When the horse eats it is forced to bring its cheeks into contact with these points. Unlike us, the horse does not chew in a simple up or down or side to side motion but in a complicated four part cycle, so these sharp points act on the horse’s cheeks and tongue like a saw, causing ulceration, cuts and, if bacterial infection occurs, abscesses. Fortunately, these cingulae, or sharp points, are formed of enamel, meaning these points can be removed relatively easily, providing relief for the horse and, usually, a return to a normal chewing cycle.

Clinical signs:

The early signs of periodontal disease in horses can be difficult to spot. More advanced signs are easier, but once disease is advanced it cannot be reversed so it is important that horse owners make themselves aware of the normal signs of healthy dentition and carefully note any changes from the norm. Call the hospital if you see signs that your horse is experiencing discomfort, is not eating normally or has sharp points on the upper and lower teeth.

The most effective way to prevent equine periodontal disease is to have the teeth of your horses checked annually.

How is equine periodontal disease diagnosed?

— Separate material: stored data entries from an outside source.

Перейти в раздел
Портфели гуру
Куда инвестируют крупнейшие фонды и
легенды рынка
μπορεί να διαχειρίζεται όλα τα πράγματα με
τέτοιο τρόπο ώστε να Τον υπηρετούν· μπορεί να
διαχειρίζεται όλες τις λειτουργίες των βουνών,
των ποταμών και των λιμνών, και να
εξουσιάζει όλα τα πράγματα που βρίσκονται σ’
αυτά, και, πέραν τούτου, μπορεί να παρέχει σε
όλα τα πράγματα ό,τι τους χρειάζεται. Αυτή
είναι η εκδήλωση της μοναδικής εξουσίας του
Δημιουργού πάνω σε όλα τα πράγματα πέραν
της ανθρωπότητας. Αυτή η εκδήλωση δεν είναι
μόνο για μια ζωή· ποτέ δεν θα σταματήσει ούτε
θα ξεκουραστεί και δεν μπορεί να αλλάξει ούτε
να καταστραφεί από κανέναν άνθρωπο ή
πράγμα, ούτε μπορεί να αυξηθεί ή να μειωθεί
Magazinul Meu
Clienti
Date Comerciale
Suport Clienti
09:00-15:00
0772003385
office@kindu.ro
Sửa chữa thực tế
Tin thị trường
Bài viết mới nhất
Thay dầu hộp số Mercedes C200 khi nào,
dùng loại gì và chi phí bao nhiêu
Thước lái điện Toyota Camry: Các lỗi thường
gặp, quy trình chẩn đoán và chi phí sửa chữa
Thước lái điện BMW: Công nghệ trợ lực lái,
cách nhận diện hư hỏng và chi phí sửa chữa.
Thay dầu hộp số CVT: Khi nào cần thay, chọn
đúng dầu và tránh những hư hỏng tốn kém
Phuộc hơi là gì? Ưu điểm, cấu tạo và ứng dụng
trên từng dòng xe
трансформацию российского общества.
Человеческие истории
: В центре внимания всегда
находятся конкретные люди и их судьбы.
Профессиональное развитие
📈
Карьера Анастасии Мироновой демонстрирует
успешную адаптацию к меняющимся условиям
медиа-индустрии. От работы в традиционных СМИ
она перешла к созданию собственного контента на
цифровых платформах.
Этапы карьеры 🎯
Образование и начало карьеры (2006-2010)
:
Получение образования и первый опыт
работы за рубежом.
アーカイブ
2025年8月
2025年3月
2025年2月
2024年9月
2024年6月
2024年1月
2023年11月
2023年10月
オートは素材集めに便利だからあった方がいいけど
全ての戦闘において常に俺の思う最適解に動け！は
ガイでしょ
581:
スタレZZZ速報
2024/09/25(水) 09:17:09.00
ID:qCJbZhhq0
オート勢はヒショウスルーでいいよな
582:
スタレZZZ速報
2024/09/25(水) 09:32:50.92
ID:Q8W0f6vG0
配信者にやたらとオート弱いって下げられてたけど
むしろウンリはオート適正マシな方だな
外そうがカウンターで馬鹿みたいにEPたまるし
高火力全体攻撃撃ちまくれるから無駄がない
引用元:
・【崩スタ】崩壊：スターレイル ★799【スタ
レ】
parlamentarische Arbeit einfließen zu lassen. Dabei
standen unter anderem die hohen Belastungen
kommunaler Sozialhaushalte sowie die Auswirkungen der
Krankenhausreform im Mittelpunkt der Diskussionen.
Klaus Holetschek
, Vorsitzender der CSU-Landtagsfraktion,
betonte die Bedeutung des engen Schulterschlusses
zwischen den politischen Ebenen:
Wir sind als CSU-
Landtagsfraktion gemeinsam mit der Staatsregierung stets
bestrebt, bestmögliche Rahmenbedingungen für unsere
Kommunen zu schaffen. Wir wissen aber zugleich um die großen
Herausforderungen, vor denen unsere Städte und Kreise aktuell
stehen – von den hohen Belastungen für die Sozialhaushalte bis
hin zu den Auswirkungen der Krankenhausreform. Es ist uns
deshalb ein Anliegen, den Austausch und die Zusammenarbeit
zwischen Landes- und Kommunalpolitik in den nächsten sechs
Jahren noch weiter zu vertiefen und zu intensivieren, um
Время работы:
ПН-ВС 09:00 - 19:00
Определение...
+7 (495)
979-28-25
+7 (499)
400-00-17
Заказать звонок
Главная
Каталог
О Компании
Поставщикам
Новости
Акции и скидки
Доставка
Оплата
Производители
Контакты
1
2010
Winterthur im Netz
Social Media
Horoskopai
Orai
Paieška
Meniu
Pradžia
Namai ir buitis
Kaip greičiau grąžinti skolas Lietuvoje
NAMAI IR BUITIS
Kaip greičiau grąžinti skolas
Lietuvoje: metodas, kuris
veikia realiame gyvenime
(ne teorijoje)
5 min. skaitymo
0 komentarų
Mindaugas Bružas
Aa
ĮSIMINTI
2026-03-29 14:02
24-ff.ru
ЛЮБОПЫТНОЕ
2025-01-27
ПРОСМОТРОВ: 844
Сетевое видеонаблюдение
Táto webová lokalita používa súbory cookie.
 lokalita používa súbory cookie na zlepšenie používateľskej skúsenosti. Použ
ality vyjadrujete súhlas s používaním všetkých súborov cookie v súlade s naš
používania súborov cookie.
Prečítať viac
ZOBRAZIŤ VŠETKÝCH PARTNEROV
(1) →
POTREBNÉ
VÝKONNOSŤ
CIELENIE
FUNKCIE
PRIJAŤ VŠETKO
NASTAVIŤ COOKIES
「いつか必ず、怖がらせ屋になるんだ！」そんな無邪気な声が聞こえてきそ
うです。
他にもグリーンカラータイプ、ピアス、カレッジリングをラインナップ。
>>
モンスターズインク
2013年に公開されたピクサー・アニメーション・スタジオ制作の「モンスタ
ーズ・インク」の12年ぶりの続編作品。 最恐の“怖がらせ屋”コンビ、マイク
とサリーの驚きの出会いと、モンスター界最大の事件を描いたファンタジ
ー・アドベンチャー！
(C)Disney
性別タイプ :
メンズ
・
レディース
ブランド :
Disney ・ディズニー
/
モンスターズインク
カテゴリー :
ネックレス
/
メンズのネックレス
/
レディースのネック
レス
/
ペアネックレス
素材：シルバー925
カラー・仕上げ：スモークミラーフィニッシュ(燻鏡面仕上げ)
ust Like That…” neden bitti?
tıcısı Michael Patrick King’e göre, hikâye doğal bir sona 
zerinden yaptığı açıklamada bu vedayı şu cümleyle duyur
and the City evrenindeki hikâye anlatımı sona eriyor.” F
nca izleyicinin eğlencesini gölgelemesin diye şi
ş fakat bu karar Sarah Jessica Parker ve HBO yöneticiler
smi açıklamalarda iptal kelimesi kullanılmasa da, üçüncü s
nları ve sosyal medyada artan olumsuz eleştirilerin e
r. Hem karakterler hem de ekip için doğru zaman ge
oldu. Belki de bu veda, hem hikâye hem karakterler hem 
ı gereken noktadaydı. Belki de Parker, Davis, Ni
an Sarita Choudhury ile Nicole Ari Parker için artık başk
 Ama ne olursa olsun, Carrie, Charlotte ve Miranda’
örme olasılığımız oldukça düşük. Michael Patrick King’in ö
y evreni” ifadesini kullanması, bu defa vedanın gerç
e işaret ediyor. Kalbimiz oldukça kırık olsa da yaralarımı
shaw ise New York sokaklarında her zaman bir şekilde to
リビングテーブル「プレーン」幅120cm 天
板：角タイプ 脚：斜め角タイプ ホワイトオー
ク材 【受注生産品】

Dental disease is primarily diagnosed by visual exam. It is important that a thorough examination is made of a horse’s mouth as there are many other conditions that commonly occur in the mouth, many of which cannot be diagnosed without visualisation.

Treatment protocols:

Treatment is aimed at assisting the body’s natural defence systems by removing excessive bacterial growth and maintaining a balance of the bacterial population in the mouth. How this is achieved depends on the location and severity of the disease, as well as other factors such as the age of the horse and any other health conditions they may have.

Our dental care is based on an oral examination, then a dental rasp to grind the apposing surfaces of their sharp hooks and ramps. In a few rare cases, mostly in old horses, ‘wave formations’ — where the upper or lower arcade has lost a tooth and because of the continual dental growth, the apposing tooth has grown down to the point of preventing chewing — we will usually anaesthetise and then use gigli wire to saw through the offending lower portion, and trephine out the upper portion.

We will remove plaque and where food is trapped in the spaces between teeth remove the offending material to prevent bacterial population, followed by an antibacterial solution to kill any remaining bacteria. This treatment is practical only for incisor teeth. For cheek teeth the space where the food is packed may need to be widened to allow the food to fall out before it is overrun by bacteria. Patients may also need to be on systemic antibiotic therapy, and x-rays may be required to assess the structures below the gum.